Monday, November 16, 2009

Five Things I Know How to Make Without a Recipe

One of the few things I don't like about my current lifestyle is how little cooking I do. I like to cook, but it's no fun to cook only for myself, and my apartment is not set up for entertaining. I'm looking forward to heading south for Thanksgiving, where I can get in the way while my sisters cook, and maybe chop some stuff up myself.

I've been too distracted to do much cooking lately, anyway. Last week I tried to do some baking for Gaslight's performances of Rabbit Hole; I forgot an essential step of a recipe I know by heart, and wound up with a pan of burnt shortbread covered with burnt chocolate. It came out of the pan in one big charred slab, and Dizzy was sad to see it go.

Here are five things I know how to make without consulting a cookbook:

1. The four basic sauces. For the record, they are Béchamel, Veloute, Brown and Hollandaise, and they all involve creating an emulsion of liquids and fats, with or without flour to bind them. My mother was no good at gravy, and decided when I was very young that the gravy would be my responsibility; years of trial and error have taught me that all sauces are just a matter of patience and paying attention. Some years this is harder for me than others, which is why the Thanksgiving gravy has sometimes had lumps.

2. Spaghetti sauce. If you can't figure out how to make a basic spaghetti sauce without looking it up, you have no taste buds.

3. Toffee bars. This was what I was trying to make last week. I got the original recipe from the Silver Palate Cookbook, but it's so easy I no longer need to look it up. However, the chocolate chips don't go on top of the shortbread until five minutes before the pan comes out of the oven. Just so you know.

4. Creamed spinach. See #1, above. Actually, this is cheating; once you can make the four basic sauces, you can make an almost unlimited number of things without having to consult a cookbook. I just like creamed spinach. It's important to squeeze all the water out of the spinach after you cook it, and before you add the sauce.

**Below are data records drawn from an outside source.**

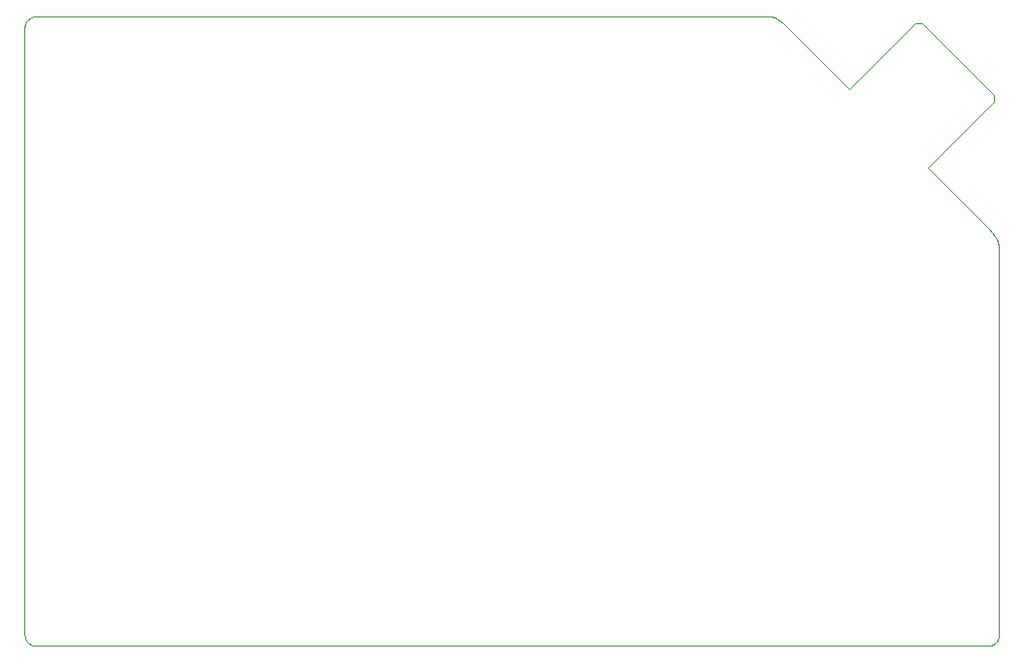
<source format=gm1>
%FSTAX25Y25*%
%MOIN*%
%SFA1B1*%

%IPPOS*%
%ADD62C,0.001970*%
%LNvisitcardpcb-1*%
%LPD*%
G54D62*
X0334659Y013701D02*
D01*
X0334501Y0137771*
X0334292Y0138519*
X033403Y013925*
X0333718Y0139962*
X0333357Y014065*
X0332949Y0141312*
X0332496Y0141943*
X0332Y0142541*
X0331464Y0143103*
X0331402Y0143165*
X0260877Y021371D02*
D01*
X026049Y0214128*
X0260075Y0214519*
X0259634Y0214881*
X0259169Y021521*
X0258682Y0215506*
X0258176Y0215768*
X0257652Y0215993*
X0257114Y0216182*
X0256565Y0216332*
X0256006Y0216444*
X025544Y0216517*
X0255251Y0216532*
X0003937Y0216535D02*
D01*
X0003662Y0216525*
X0003389Y0216496*
X0003118Y0216448*
X0002851Y0216382*
X000259Y0216297*
X0002335Y0216194*
X0002088Y0216074*
X000185Y0215936*
X0001622Y0215783*
X0001406Y0215613*
X0001202Y021543*
X0001011Y0215232*
X0000834Y0215021*
X0000673Y0214799*
X0000527Y0214566*
X0000398Y0214323*
X0000286Y0214072*
X0000192Y0213814*
X0000116Y021355*
X0000059Y0213281*
X0000021Y0213009*
X0000002Y0212735*
X0Y0212598*
Y0003937D02*
D01*
X0000009Y0003662*
X0000038Y0003389*
X0000086Y0003118*
X0000152Y0002851*
X0000237Y000259*
X000034Y0002335*
X000046Y0002088*
X0000598Y000185*
X0000751Y0001622*
X0000921Y0001406*
X0001104Y0001202*
X0001302Y0001011*
X0001513Y0000834*
X0001735Y0000673*
X0001968Y0000527*
X0002211Y0000398*
X0002462Y0000286*
X000272Y0000192*
X0002984Y0000116*
X0003253Y0000059*
X0003525Y0000021*
X0003799Y0000002*
X0003937Y0*
X0330709D02*
D01*
X0330983Y0000009*
X0331256Y0000038*
X0331527Y0000086*
X0331794Y0000152*
X0332055Y0000237*
X033231Y000034*
X0332557Y000046*
X0332795Y0000598*
X0333023Y0000751*
X0333239Y0000921*
X0333443Y0001104*
X0333634Y0001302*
X0333811Y0001513*
X0333972Y0001735*
X0334118Y0001968*
X0334247Y0002211*
X0334359Y0002462*
X0334453Y000272*
X0334529Y0002984*
X0334586Y0003253*
X0334624Y0003525*
X0334643Y0003799*
X0334646Y0003937*
X0260896Y021371D02*
X0283189Y0191417D01*
X0260877Y021371D02*
X0260896D01*
X0334646Y0003937D02*
Y013701D01*
X0003937Y0D02*
X0330669D01*
X0283189Y0191417D02*
D01*
X0310197Y016437D02*
X0331402Y0143165D01*
X0310157Y016437D02*
X0310197D01*
X0310157D02*
X0332795Y0187008D01*
Y0189567*
X0308347Y0214016D02*
X0332795Y0189567D01*
X0305787Y0214016D02*
X0308347D01*
X0283189Y0191417D02*
X0305787Y0214016D01*
X0283189Y0191417D02*
D01*
X0Y0003937D02*
Y0212598D01*
X0003937Y0216535D02*
X0255251D01*
M02*
</source>
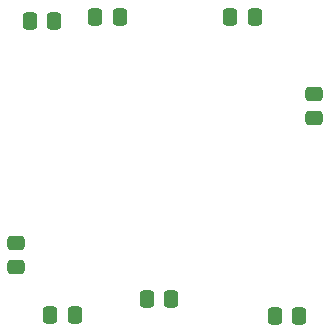
<source format=gbr>
G04 #@! TF.GenerationSoftware,KiCad,Pcbnew,6.0.9+dfsg-1*
G04 #@! TF.CreationDate,2022-12-29T14:55:31+02:00*
G04 #@! TF.ProjectId,ATF1502AS-EVB,41544631-3530-4324-9153-2d4556422e6b,rev?*
G04 #@! TF.SameCoordinates,PX2c9ce60PY9405110*
G04 #@! TF.FileFunction,Paste,Bot*
G04 #@! TF.FilePolarity,Positive*
%FSLAX46Y46*%
G04 Gerber Fmt 4.6, Leading zero omitted, Abs format (unit mm)*
G04 Created by KiCad (PCBNEW 6.0.9+dfsg-1) date 2022-12-29 14:55:31*
%MOMM*%
%LPD*%
G01*
G04 APERTURE LIST*
G04 Aperture macros list*
%AMRoundRect*
0 Rectangle with rounded corners*
0 $1 Rounding radius*
0 $2 $3 $4 $5 $6 $7 $8 $9 X,Y pos of 4 corners*
0 Add a 4 corners polygon primitive as box body*
4,1,4,$2,$3,$4,$5,$6,$7,$8,$9,$2,$3,0*
0 Add four circle primitives for the rounded corners*
1,1,$1+$1,$2,$3*
1,1,$1+$1,$4,$5*
1,1,$1+$1,$6,$7*
1,1,$1+$1,$8,$9*
0 Add four rect primitives between the rounded corners*
20,1,$1+$1,$2,$3,$4,$5,0*
20,1,$1+$1,$4,$5,$6,$7,0*
20,1,$1+$1,$6,$7,$8,$9,0*
20,1,$1+$1,$8,$9,$2,$3,0*%
G04 Aperture macros list end*
%ADD10RoundRect,0.250000X-0.475000X0.337500X-0.475000X-0.337500X0.475000X-0.337500X0.475000X0.337500X0*%
%ADD11RoundRect,0.250000X0.337500X0.475000X-0.337500X0.475000X-0.337500X-0.475000X0.337500X-0.475000X0*%
%ADD12RoundRect,0.250000X0.475000X-0.337500X0.475000X0.337500X-0.475000X0.337500X-0.475000X-0.337500X0*%
%ADD13RoundRect,0.250000X-0.337500X-0.475000X0.337500X-0.475000X0.337500X0.475000X-0.337500X0.475000X0*%
G04 APERTURE END LIST*
D10*
X40650000Y48667500D03*
X40650000Y46592500D03*
D11*
X45597500Y42530000D03*
X43522500Y42530000D03*
X53767500Y43930000D03*
X51692500Y43930000D03*
X60847500Y67800000D03*
X58772500Y67800000D03*
X64587500Y42500000D03*
X62512500Y42500000D03*
D12*
X65810000Y59202500D03*
X65810000Y61277500D03*
D11*
X49387500Y67810000D03*
X47312500Y67810000D03*
D13*
X41782500Y67440000D03*
X43857500Y67440000D03*
M02*

</source>
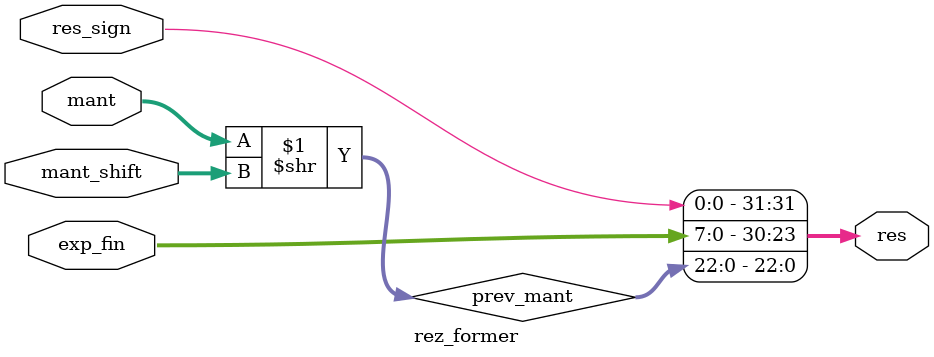
<source format=v>
module rez_former
(
        input  wire          res_sign,
        input  wire [7 :  0] exp_fin,
        input  wire [7 :  0] mant_shift,
        input  wire [23 : 0] mant,
        output wire [31 : 0] res 
);

wire [23 : 0] prev_mant;
assign prev_mant = mant >> mant_shift;


assign res = {res_sign, exp_fin, prev_mant[22:0]};

endmodule
</source>
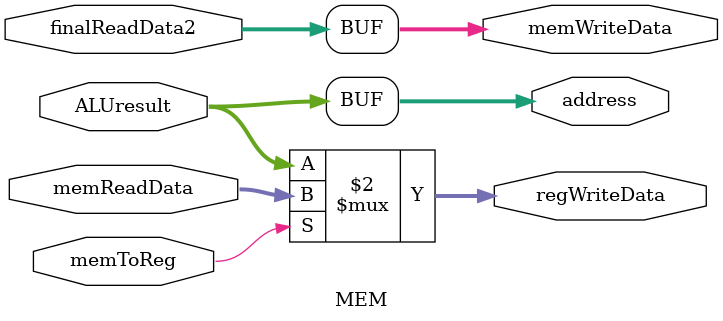
<source format=v>
module MEM #(
    parameter REG_NUM_BITWIDTH = 5 ,
    parameter WORD_BITWIDTH    = 32
) (
    input      [WORD_BITWIDTH-1:0] ALUresult     ,
    input      [WORD_BITWIDTH-1:0] finalReadData2,
    input      [WORD_BITWIDTH-1:0] memReadData   ,
    input                          memToReg      ,
    output reg [WORD_BITWIDTH-1:0] regWriteData  ,
    output reg [WORD_BITWIDTH-1:0] address       ,
    output reg [WORD_BITWIDTH-1:0] memWriteData
);
    always @(*)
        begin
            memWriteData = finalReadData2;
            address      = ALUresult;
            regWriteData = memToReg?memReadData:ALUresult;
        end
endmodule

</source>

5. Potato-cheese soup. I love potato-cheese soup so much that I pretty much lived on it for a year or two right out of college, because it's cheap to make and it keeps well. I haven't made it in years. Might be time to pull the soup pot out again.

What are the "go-to" recipes that you know by heart?

8 comments:

Anonymous said...

I can make a Gumbo without a recipe. I like things spicy so I don't have to worry about overspicing it.

RBo

JIM LAMB said...

I know what you mean about cooking for one. I can always fry a burger or nuke a hot dog and I miss my George Forman for making melted cheese sandwiches with cold cuts and vegetables. There's another one in the Jack Rabbit but it will take a major feat of digging to find it.
I don't know what happened to some of the things I tried to put on facebook, but my car and all my "stuff" came through the storm fine.

Karen Olson said...

I make a killer meatloaf.

I used to cook a lot, but then my husband took over. He makes his own spaghetti sauce.

Claire said...

I just found an awesome and super easy has brown recipe, but though I'm trying to cook more, I'm still resorting to books and the internet to help me out. I bought a roasting pan this weekend, though, so tonight Elizabeth and I are trying to make a roast chicken. Wish me luck!

Ellen Clair Lamb said...

Good luck! Roasting a chicken is easy. Peggy and Scott do a beer can chicken that is great, too.

norby said...

Hmmm, my spaghetti, chicken tortilla soup, quite a few things in my slow cooker, bubble pizza, I don't really use recipes much anymore, I just toss stuff together, something that just mystifies my roommate. Her mother claims she would starve if I didn't cook.

Kieran Shea said...

sauces to have in your mental go-to folder, sweetie:

creme anglaise
gribiche
aioli
beurre blanc
vinaigrette (any and all)3:1 ratio always

remember, italians invented everything...the french just stole it.

Ellen Clair Lamb said...

Ugh, can't stand hard-boiled eggs! Irrational, I know.